Alexandra Hamilton, known as Sacha, Duchess of Abercorn, was 72. Born in Arizona in the US, she lived at Baronscourt near Newtownstewart. She died following an illness during the early hours of Monday at the home of her sister, Natalia Grosvenor, Duchess of Westminster.

A private funeral service will take place at Baronscourt Parish Church next week with a public memorial service taking place in the Spring.

The Duchess came to live in Ireland when she married James Hamilton, then MP for Fermanagh and South Tyrone, in 1966. Her first child, James, Marquess of Hamilton, was born in 1969, her daughter, Lady Sophie, in 1973 and her younger son, Lord Nicholas Hamilton, in 1979. She also has six grandchildren.
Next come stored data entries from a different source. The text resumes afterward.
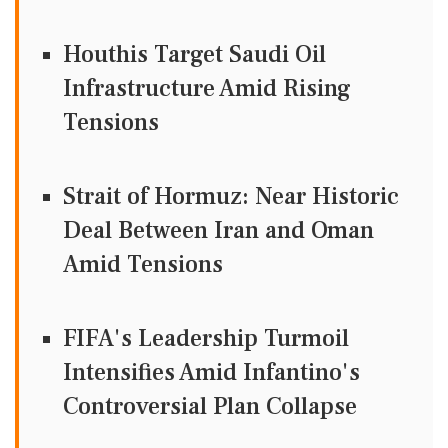
Houthis Target Saudi Oil
Infrastructure Amid Rising
Tensions
Strait of Hormuz: Near Historic
Deal Between Iran and Oman
Amid Tensions
FIFA's Leadership Turmoil
Intensifies Amid Infantino's
Controversial Plan Collapse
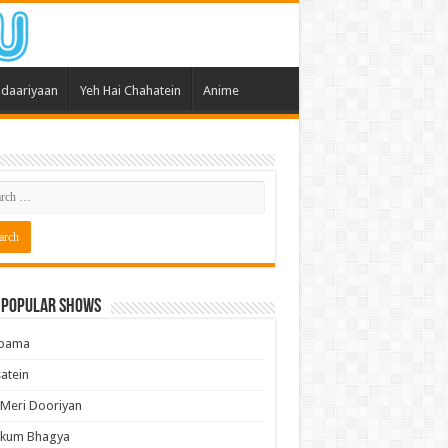
daariyaan
Yeh Hai Chahatein
Anime
 Popular Shows
pama
atein
 Meri Dooriyan
kum Bhagya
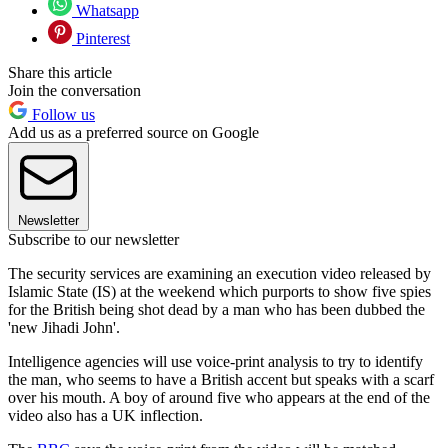
Whatsapp
Pinterest
Share this article
Join the conversation
Follow us
Add us as a preferred source on Google
Newsletter
Subscribe to our newsletter
The security services are examining an execution video released by
Islamic State (IS) at the weekend which purports to show five spies
for the British being shot dead by a man who has been dubbed the
'new Jihadi John'.
Intelligence agencies will use voice-print analysis to try to identify
the man, who seems to have a British accent but speaks with a scarf
over his mouth. A boy of around five who appears at the end of the
video also has a UK inflection.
Her husband succeeded his father as Duke of Abercorn in 1979.

The late Duchess is descended, through her maternal line, from the Romanovs and from Natalya, the youngest daughter of Russian Alexander Pushkin.
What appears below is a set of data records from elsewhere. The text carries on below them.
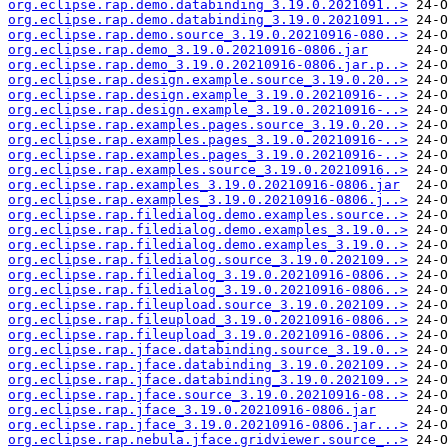
org.eclipse.rap.demo.databinding_3.19.0.2021091..>
org.eclipse.rap.demo.databinding_3.19.0.2021091..>
org.eclipse.rap.demo.source_3.19.0.20210916-080..>
org.eclipse.rap.demo_3.19.0.20210916-0806.jar
org.eclipse.rap.demo_3.19.0.20210916-0806.jar.p..>
org.eclipse.rap.design.example.source_3.19.0.20..>
org.eclipse.rap.design.example_3.19.0.20210916-..>
org.eclipse.rap.design.example_3.19.0.20210916-..>
org.eclipse.rap.examples.pages.source_3.19.0.20..>
org.eclipse.rap.examples.pages_3.19.0.20210916-..>
org.eclipse.rap.examples.pages_3.19.0.20210916-..>
org.eclipse.rap.examples.source_3.19.0.20210916..>
org.eclipse.rap.examples_3.19.0.20210916-0806.jar
org.eclipse.rap.examples_3.19.0.20210916-0806.j..>
org.eclipse.rap.filedialog.demo.examples.source..>
org.eclipse.rap.filedialog.demo.examples_3.19.0..>
org.eclipse.rap.filedialog.demo.examples_3.19.0..>
org.eclipse.rap.filedialog.source_3.19.0.202109..>
org.eclipse.rap.filedialog_3.19.0.20210916-0806..>
org.eclipse.rap.filedialog_3.19.0.20210916-0806..>
org.eclipse.rap.fileupload.source_3.19.0.202109..>
org.eclipse.rap.fileupload_3.19.0.20210916-0806..>
org.eclipse.rap.fileupload_3.19.0.20210916-0806..>
org.eclipse.rap.jface.databinding.source_3.19.0..>
org.eclipse.rap.jface.databinding_3.19.0.202109..>
org.eclipse.rap.jface.databinding_3.19.0.202109..>
org.eclipse.rap.jface.source_3.19.0.20210916-08..>
org.eclipse.rap.jface_3.19.0.20210916-0806.jar
org.eclipse.rap.jface_3.19.0.20210916-0806.jar...>
org.eclipse.rap.nebula.jface.gridviewer.source_..>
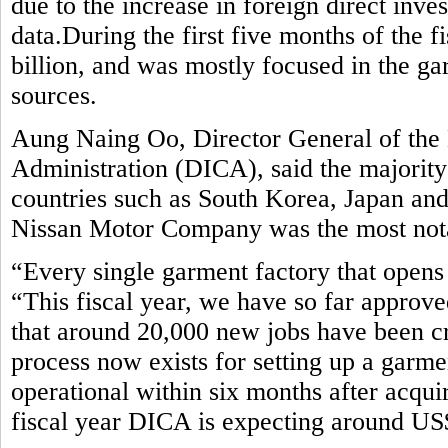
due to the increase in foreign direct inv
data.During the first five months of the 
billion, and was mostly focused in the ga
sources.
Aung Naing Oo, Director General of the
Administration (DICA), said the majorit
countries such as South Korea, Japan an
Nissan Motor Company was the most notab
“Every single garment factory that opens 
“This fiscal year, we have so far approve
that around 20,000 new jobs have been c
process now exists for setting up a garm
operational within six months after acquir
fiscal year DICA is expecting around US$ 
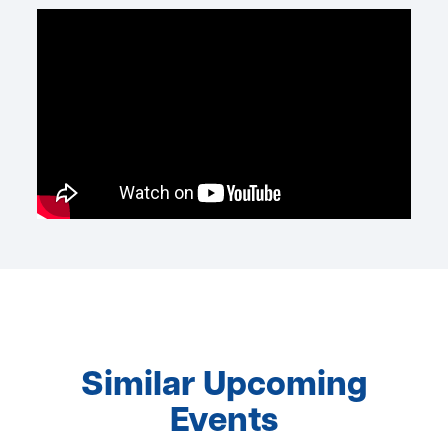
Similar Upcoming
Events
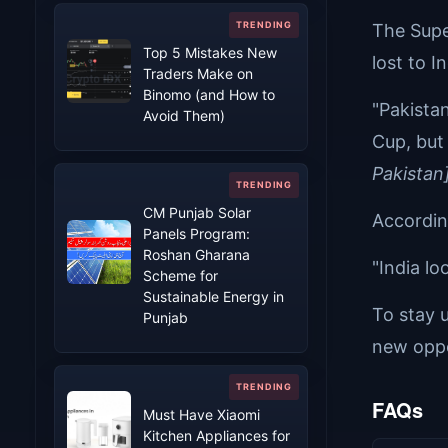
The Supe
Top 5 Mistakes New
lost to In
Traders Make on
Binomo (and How to
"Pakista
Avoid Them)
Cup, but
Pakistan
CM Punjab Solar
According
Panels Program:
Roshan Gharana
"India lo
Scheme for
Sustainable Energy in
To stay u
Punjab
new oppo
FAQs
Must Have Xiaomi
Kitchen Appliances for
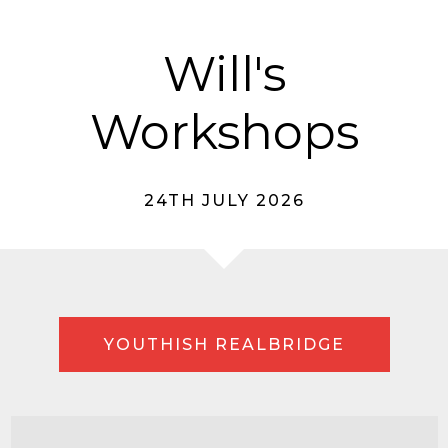
Will's
Workshops
24TH JULY 2026
YOUTHISH REALBRIDGE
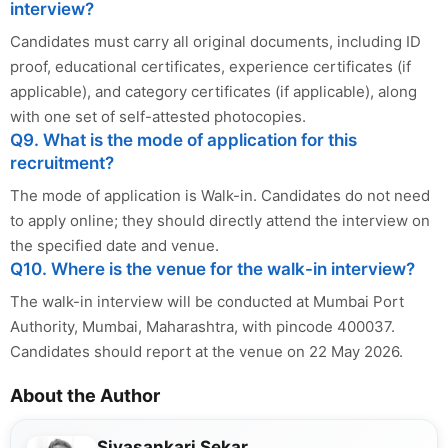
interview?
Candidates must carry all original documents, including ID
proof, educational certificates, experience certificates (if
applicable), and category certificates (if applicable), along
with one set of self-attested photocopies.
Q9. What is the mode of application for this
recruitment?
The mode of application is Walk-in. Candidates do not need
to apply online; they should directly attend the interview on
the specified date and venue.
Q10. Where is the venue for the walk-in interview?
The walk-in interview will be conducted at Mumbai Port
Authority, Mumbai, Maharashtra, with pincode 400037.
Candidates should report at the venue on 22 May 2026.
About the Author
Sivasankari Sekar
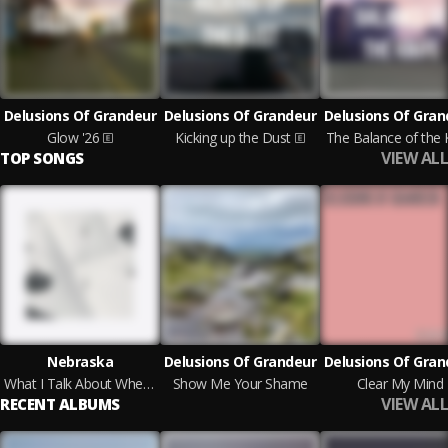
Delusions Of Grandeur
Delusions Of Grandeur
Delusions Of Gran
Glow '26
Kicking up the Dust
The Balance of the 
VIEW ALL
TOP SONGS
Nebraska
Delusions Of Grandeur
Delusions Of Gran
What I Talk About When I Talk About Running
Show Me Your Shame
Clear My Mind
VIEW ALL
RECENT ALBUMS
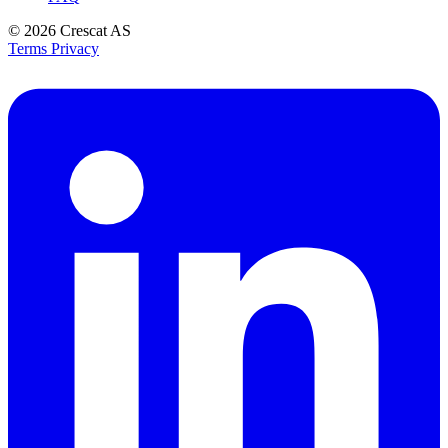
© 2026
Crescat AS
Terms
Privacy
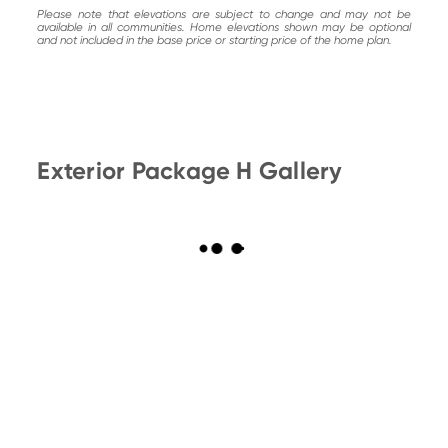
Please note that elevations are subject to change and may not be
available in all communities. Home elevations shown may be optional
and not included in the base price or starting price of the home plan.
Exterior Package H Gallery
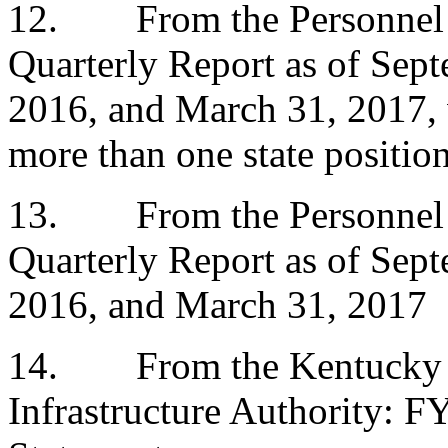
12.
From the Personnel
Quarterly Report as of Sep
2016, and March 31, 2017, 
more than one state positio
13.
From the Personnel
Quarterly Report as of Sep
2016, and March 31, 2017
14.
From the Kentucky 
Infrastructure Authority: F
During the mid-1970s, she trained as a professional counsellor in transpersonal and depth psychology.

Trauma

Living through the ‘Troubles’ in Northern Ireland made the Duchess increasingly aware of the trauma sustained by children in the province. She also became aware of their urgent need to express their thoughts, their feelings, their inner worlds – to find a ‘voice’ of their own, and to find means whereby that ‘voice’ could be heard. This led to the establishment of the Pushkin Prizes in 1987.

After the Omagh bomb in 1998, the Duchess became a trustee of the then Northern Ireland Centre for Trauma and Transformation as well as the patron of the Omagh Community Youth Choir, which was also founded in the aftermath of the same atrocity. Both she and the Duke offered much comfort and solace to the bereaved and injured.
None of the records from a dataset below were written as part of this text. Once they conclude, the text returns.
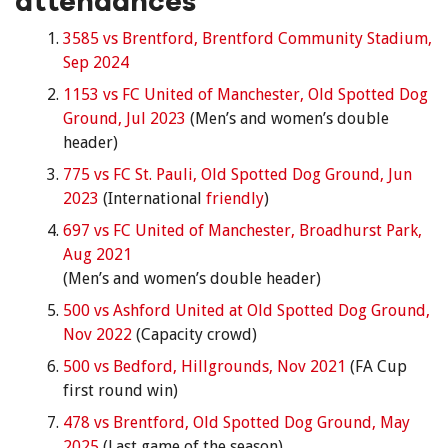
attendances
3585 vs Brentford, Brentford Community Stadium,
Sep 2024
1153 vs FC United of Manchester, Old Spotted Dog
Ground, Jul 2023
(Men’s and women’s double
header)
775 vs FC St. Pauli, Old Spotted Dog Ground, Jun
2023
(International
friendly
)
697 vs FC United of Manchester, Broadhurst Park,
Aug 2021
(Men’s and women’s double header)
500 vs Ashford United at Old Spotted Dog Ground,
Nov 2022
(Capacity crowd)
500 vs Bedford, Hillgrounds, Nov 2021
(FA Cup
first round win)
478 vs Brentford, Old Spotted Dog Ground, May
2025
(Last game of the season)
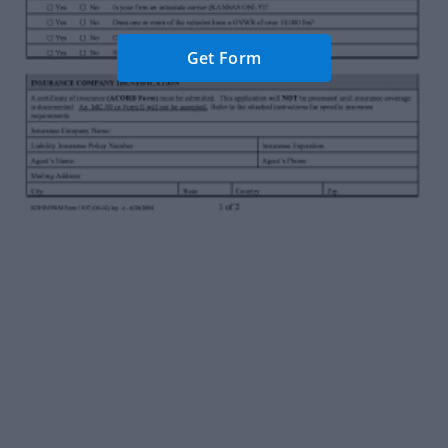
Get Form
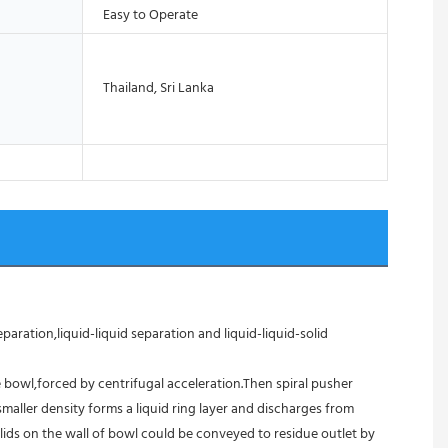
Easy to Operate
Thailand, Sri Lanka
aration,liquid-liquid separation and liquid-liquid-solid 
 bowl,forced by centrifugal acceleration.Then spiral pusher 
aller density forms a liquid ring layer and discharges from 
ids on the wall of bowl could be conveyed to residue outlet by 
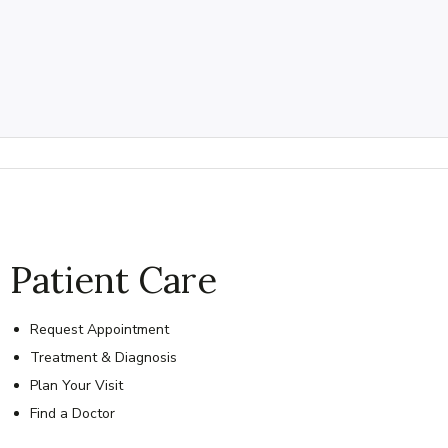
Patient Care
Request Appointment
Treatment & Diagnosis
Plan Your Visit
Find a Doctor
The Duchess was also the House Patron of Abercorn House at Cambridge House Grammar School, Ballymena, County Antrim.

In 2003, the Duchess received an honorary doctorate from the University of Ulster. In the same year, she published a volume of prose poems, Feather from the Firebird. In 2006, the Ireland Fund of Monaco presented her with the Princess Grace Humanitarian Award and she was also awarded the OBE in 2008 for her services to charity.